> [Excerpt provided]:
****************
TV ads. They annoy. They interrupt. They inform. And they sometimes even entertain. Now - thanks to action by the federal government - they could be on the verge of significant, if gradual, change.
The long-lived ad code of the National Association of Broadcasters (NAB), threatened with an antitrust lawsuit by the Justice Department, now is in the process of being dropped.
What will take its place? Will the change lead to lower standards for advertisers on US television?
A Monitor survey of top executives at television associations, stations, and advertising agencies finds:
* There will probably be no rush toward big changes.
* Policies governing ads for such items as liquor and over-the-counter drugs could eventually be affected, especially among financially strapped broadcasters.
These executives point out that compliance with the old NAB code was voluntary anyway. But some admit off the record that there could be changes in certain borderline areas. Viewers may expect an eventual increase in advertisements for feminine-hygiene products, contraceptives, and over-the-counter drugs - in some cases at earlier hours.
****************
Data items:

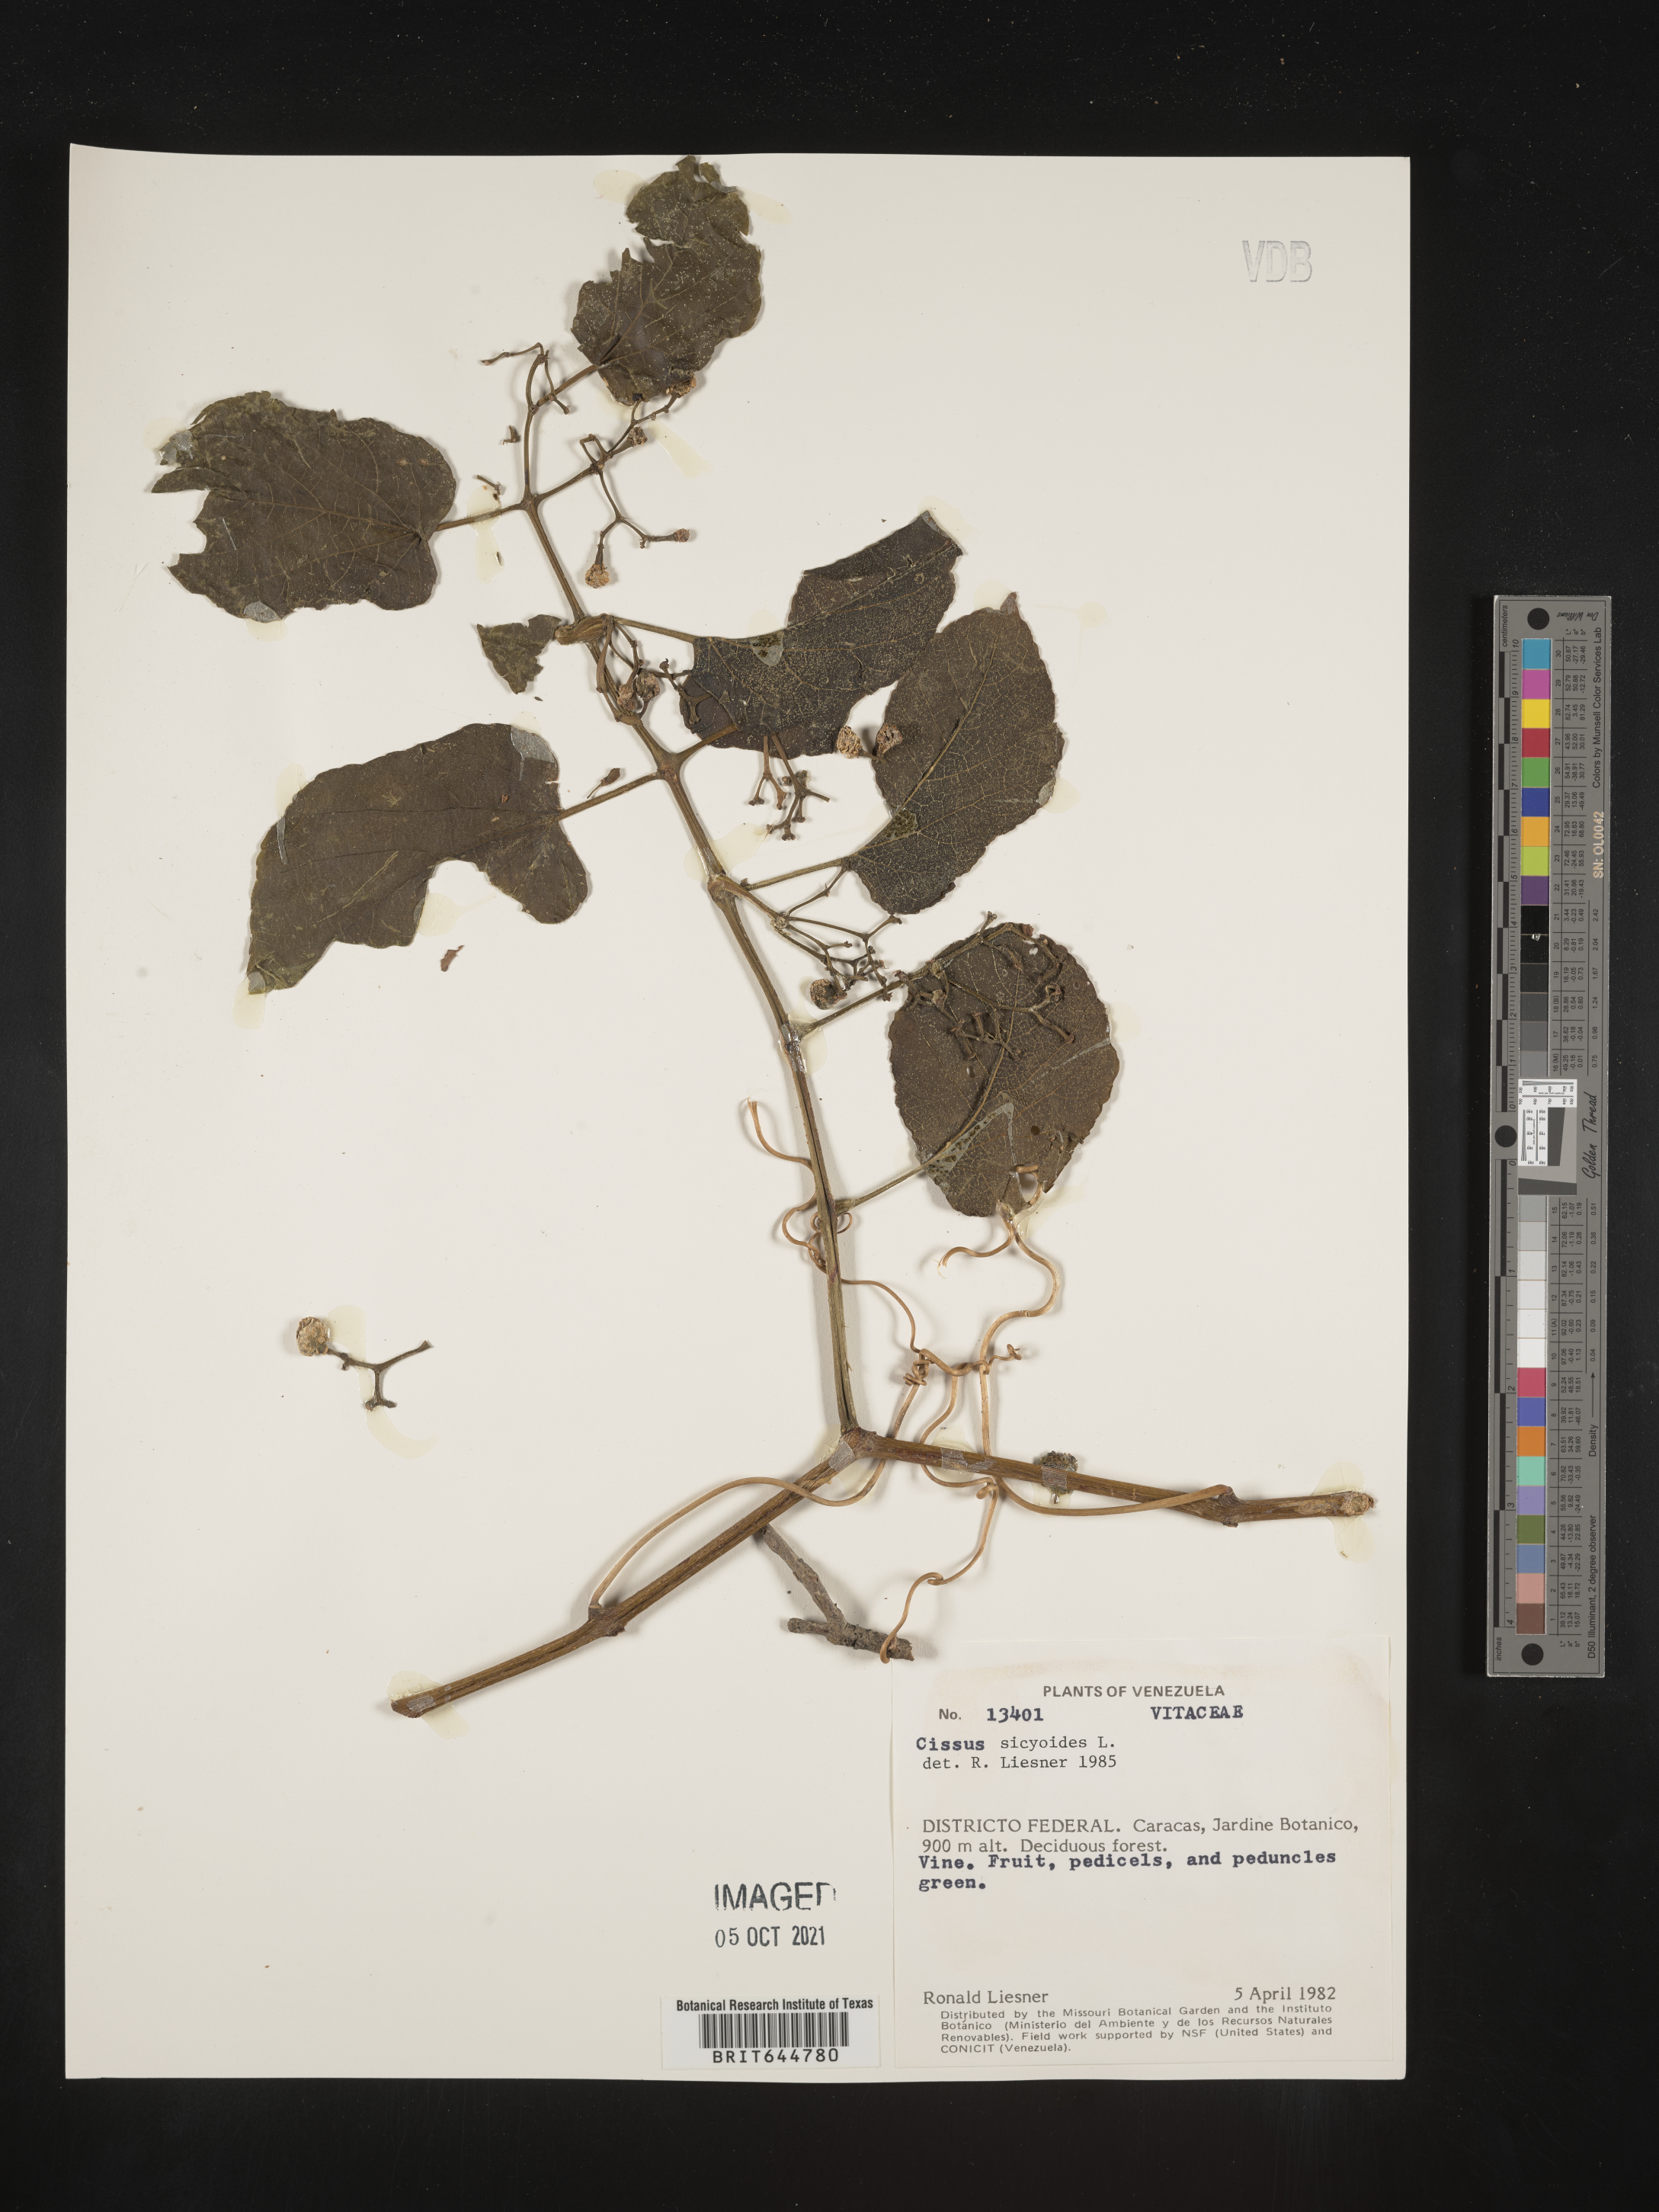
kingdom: Plantae
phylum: Tracheophyta
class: Magnoliopsida
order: Vitales
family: Vitaceae
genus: Cissus
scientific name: Cissus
****************
> [Written task 1]: From the article on television advertising above, extract the passage from "TV ads. They" up to and including "toward big changes.".
> [Written task 2]: According to the article on television advertising, what threatened the ad code of the National Association of Broadcasters?
> [Written task 3]: Proceed with the article on television advertising, continuing it after its final sentence.

> [Answer 1]:
TV ads. They annoy. They interrupt. They inform. And they sometimes even entertain. Now - thanks to action by the federal government - they could be on the verge of significant, if gradual, change.
The long-lived ad code of the National Association of Broadcasters (NAB), threatened with an antitrust lawsuit by the Justice Department, now is in the process of being dropped.
What will take its place? Will the change lead to lower standards for advertisers on US television?
A Monitor survey of top executives at television associations, stations, and advertising agencies finds:
* There will probably be no rush toward big changes.

> [Answer 2]: An antitrust lawsuit by the Justice Department.

> [Answer 3]:
Some financially starved TV stations may even accept liquor advertising. Only wine and beer ads have been accepted in the past. Recent attempts to inaugurate liquor advertising in Massachusetts and Indiana brought so much consumer protest that they were dropped. Cigarette advertising was banned in 1971 by federal law.
Happily for viewers, most TV executives say commercial time per program has already reached the limits of consumer acceptance, so little change is expected in the number of commercials. Again, stations desperate for revenue may be the exception.
In general, the attitude seems to be that TV viewers will be seeing just about the same ads in the same numbers as they have been seeing this past year, unless declining economic conditions cause any unethical stations and advertisers to take risks.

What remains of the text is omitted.